Past president, pastor recommends prayer as MBC legal battle with agencies continues
By Allen Palmeri
Staff Writer
BLUE SPRINGS – One of the generals of the conservative resurgence in Missouri Baptist life is urging the current leadership to look beyond the potential discouragement of ongoing legal wrangling and rally around the flag of Missouri Baptist Convention (MBC) moral certitude.
Bobby Collins, 57, pastor, Plaza Heights Baptist Church , Blue Springs , and MBC president in 2001, saw the convention through “an uncomfortable time of transition" when former MBC Executive Director Jim Hill resigned. Since the convention has voted to stay the course in a legal battle to regain control of five breakaway agencies, Collins said the choice is clear.
“I think the convention spoke pretty strongly about the fact that this is not something they can walk away from because of the legacy," Collins said. “It would have been a real violation of those who have gone before us to simply walk away from these institutions. I think that what we’re seeing now is the difficult task of being prayerful, of being Christ-like, but also understanding that we live in a society in which laws are meant to be obeyed. This is part of the pressure cooker we find ourselves in."
Windermere Baptist Conference Center , Word & Way, The Baptist Home, Missouri Baptist Foundation and Missouri Baptist College – with more than $200 million in assets — hang in the balance as MBC attorneys Mike Whitehead, Stan Masters and James Freeman remain at the point of attack. Pray for them, Collins said.
“This legal team has approached it as best they can, through prayer, and with the concern with how they and/or we would look in court," Collins said. “That’s encouraged me."
Cole County Circuit Court Judge Tom Brown ruled March 11 that the MBC Executive Board and six churches do not have legal standing to file suit against Missouri Baptist College .
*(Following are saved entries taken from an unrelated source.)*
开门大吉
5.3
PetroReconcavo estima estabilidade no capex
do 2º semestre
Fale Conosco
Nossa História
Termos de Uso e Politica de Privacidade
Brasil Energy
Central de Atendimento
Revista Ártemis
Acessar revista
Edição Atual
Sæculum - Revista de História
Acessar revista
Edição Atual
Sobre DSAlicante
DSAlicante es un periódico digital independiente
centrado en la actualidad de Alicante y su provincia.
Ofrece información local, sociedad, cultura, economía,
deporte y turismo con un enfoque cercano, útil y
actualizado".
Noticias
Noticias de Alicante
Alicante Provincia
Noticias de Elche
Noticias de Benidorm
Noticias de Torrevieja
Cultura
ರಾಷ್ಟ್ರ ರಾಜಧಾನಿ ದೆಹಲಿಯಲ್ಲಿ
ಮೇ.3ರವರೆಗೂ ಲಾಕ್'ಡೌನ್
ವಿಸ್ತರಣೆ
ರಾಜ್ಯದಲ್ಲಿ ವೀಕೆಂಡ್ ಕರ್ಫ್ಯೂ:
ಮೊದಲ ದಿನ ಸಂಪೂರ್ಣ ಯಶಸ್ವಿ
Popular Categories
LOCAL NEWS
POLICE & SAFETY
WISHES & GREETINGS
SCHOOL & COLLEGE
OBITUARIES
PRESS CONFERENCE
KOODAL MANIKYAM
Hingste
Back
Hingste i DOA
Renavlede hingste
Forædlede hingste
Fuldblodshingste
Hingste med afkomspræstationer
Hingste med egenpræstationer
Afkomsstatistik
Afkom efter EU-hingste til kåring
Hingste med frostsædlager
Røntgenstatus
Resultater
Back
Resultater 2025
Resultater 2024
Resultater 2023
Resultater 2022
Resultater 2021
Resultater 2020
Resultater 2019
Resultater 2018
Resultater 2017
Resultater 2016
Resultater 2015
“There are certain voices that would say we just need to cut bait and walk off," Collins said. “I would again feel that we would have betrayed those who went before us—I’m saying within the last decade, the people who have stayed the course.
“We’ve come too far. We’ll trust God through it."
Collins knows the veracity of the conservative resurgence. He said he kept on communicating with Hill right up to the point when Hill, saying he could no longer work with those who saw things the way he did, resigned in October of 2001.
“Those were, by and large, tense times," Collins said, “but the transition became good in the sense that we were able to communicate the fact that this was not just some type of rebellious spiritual tantrum that some or a few had, but this was the voice of the majority of Missouri Baptists."
In Executive Director David Clippard, who was hired in September of 2002, Collins said Missouri Baptists have a leader with “a like heart who wants to get Missouri Baptists back to a place where we can (put) major (emphasis) on evangelism and missions and planting churches."
Current MBC President David Tolliver calls Collins “one of my heroes." As Tolliver shoulders the burden of regaining control of the breakaway agencies, he knows there is moral certitude in the corporate body.
“We’re going to follow the wishes of the convention to do all we can to retrieve those agencies," Tolliver said.
Both the past president and the current president agree that Missouri Baptists need to keep on praying for the legal team.
“I think it’s proper to say we need to pray for them to not become discouraged," Tolliver said.